Since you are an independent business owner, any money you spend as a carpooling driver is a tax deductible business expense. The first thing that probably comes to your mind is your car. There are two ways to deduct the use of your car for business purposes:

  • Deduct the actual operating expenses of the vehicle for business, including gasoline, oil, repair, insurance, maintenance and other payments. depreciation or rental.
  • Take the standard IRS mileage deduction. Starting in 2018, the rate is 54.5 cents per mile for business use.

If you use your car in both carpooling and private transport, you can deduct only the part of your expenses corresponding to your professional use. And whatever type of deduction you claim, it is essential to keep complete records. The IRS can refuse any tax deduction that you can not bear with:

  • receipts
  • Mileage Logs
  • Any other documentation

Other tax deductions for carpooling drivers

The commissions you pay to the carpool company are a business expense, as are any costs you may have to pay for the technology installed in your car. Other tax deductions include:

  • Water, gum or snacks for passengers
  • Tolls and parking fees

In addition, carpooling companies generally require the use of a smartphone.

  • The portion of your mobile phone expenses attributable to your carpool job can be used to reduce your self-employment income.
  • For the sake of simplicity, it may be wise to have a dedicated phone at work.

Give meaning to your 1099 forms

As an entrepreneur, you will not receive a W-2 form from your operator, but you will likely receive one or more 1099 forms. Carpool companies generally share these forms according to the same criteria:

  • Payments for processing your customers' payments are reported on Form 1099-K. The amount shown in Box 1a of this form represents all the money that the carpool operator has collected from customers for the trips you have provided.
    • This will probably be more than what you actually received in payment, as this includes commissions and other expenses of the carpool company.

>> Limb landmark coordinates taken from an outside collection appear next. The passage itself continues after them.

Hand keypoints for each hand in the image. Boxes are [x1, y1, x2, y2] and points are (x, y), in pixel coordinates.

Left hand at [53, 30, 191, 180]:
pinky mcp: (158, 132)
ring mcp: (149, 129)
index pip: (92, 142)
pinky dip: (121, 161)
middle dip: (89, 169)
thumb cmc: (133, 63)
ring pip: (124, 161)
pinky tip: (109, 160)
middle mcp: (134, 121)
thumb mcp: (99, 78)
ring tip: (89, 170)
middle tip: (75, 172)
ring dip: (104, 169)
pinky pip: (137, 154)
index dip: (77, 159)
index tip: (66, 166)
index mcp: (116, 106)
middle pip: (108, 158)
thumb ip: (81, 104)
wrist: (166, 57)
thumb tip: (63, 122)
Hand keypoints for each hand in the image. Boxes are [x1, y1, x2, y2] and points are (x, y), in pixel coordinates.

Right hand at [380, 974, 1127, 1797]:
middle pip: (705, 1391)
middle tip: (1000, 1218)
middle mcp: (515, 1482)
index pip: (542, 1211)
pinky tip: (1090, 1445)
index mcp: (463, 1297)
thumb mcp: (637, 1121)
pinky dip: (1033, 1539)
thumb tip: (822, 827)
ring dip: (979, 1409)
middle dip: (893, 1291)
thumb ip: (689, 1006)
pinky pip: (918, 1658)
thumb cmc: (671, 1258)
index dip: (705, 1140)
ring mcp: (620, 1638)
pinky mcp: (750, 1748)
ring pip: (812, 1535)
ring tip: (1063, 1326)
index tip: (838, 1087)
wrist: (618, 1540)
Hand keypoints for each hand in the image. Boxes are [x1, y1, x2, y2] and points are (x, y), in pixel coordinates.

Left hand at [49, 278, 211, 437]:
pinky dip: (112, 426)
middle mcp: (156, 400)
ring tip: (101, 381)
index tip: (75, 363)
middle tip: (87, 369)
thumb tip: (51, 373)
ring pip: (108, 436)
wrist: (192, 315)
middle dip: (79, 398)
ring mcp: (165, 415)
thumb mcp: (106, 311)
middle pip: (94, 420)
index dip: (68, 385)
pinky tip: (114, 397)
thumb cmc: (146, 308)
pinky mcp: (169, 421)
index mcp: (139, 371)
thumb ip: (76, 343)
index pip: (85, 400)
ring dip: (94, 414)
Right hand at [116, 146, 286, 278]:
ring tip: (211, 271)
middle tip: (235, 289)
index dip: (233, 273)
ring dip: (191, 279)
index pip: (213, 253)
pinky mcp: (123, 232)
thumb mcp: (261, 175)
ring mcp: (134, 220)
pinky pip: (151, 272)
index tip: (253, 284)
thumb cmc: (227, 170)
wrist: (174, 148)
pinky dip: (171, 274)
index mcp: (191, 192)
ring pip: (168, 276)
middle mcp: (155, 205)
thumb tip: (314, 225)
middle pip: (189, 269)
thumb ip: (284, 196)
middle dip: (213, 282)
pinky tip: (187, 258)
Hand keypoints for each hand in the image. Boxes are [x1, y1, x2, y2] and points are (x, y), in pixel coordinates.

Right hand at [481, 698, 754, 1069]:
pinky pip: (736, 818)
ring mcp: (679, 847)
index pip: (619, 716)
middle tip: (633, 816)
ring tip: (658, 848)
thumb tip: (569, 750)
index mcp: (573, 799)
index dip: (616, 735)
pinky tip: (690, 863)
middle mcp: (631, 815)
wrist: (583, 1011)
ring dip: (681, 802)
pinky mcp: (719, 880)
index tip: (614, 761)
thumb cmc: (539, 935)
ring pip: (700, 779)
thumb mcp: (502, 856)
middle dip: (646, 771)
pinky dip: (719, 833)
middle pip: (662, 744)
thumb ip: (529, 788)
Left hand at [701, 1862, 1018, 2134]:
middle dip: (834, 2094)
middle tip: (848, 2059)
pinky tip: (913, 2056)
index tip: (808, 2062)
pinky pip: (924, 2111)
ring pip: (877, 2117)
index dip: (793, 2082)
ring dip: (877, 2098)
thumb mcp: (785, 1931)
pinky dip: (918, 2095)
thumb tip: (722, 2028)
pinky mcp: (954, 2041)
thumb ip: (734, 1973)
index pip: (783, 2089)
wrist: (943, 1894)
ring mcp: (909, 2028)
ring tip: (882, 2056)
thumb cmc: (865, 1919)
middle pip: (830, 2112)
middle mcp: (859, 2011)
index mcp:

Your carpool operator will provide you with a tax summary that you can use to convert the 1099-K information into a portion of the revenues and expenses to be reported in Appendix C.
  • Payments for other activities, such as sponsorships or non-driving bonuses, are reported on Form 1099-MISC. This money is an income to report in Schedule C.

If the trip sharing operator has processed for you more than 200 transactions and $ 20,000 in payments, you should get a 1099-K; Likewise, if your un-driven income was less than $ 600, you might not get a 1099-MISC. Even if you do not receive 1099, however, you are responsible for reporting and paying taxes on any income you receive.

Do not forget that with TurboTax Live, tax experts are available on demand via a one-way video throughout the TurboTax experience. They can provide personalized advice and individual review of your tax return, including the ability to sign and file if necessary – so your taxes are done right.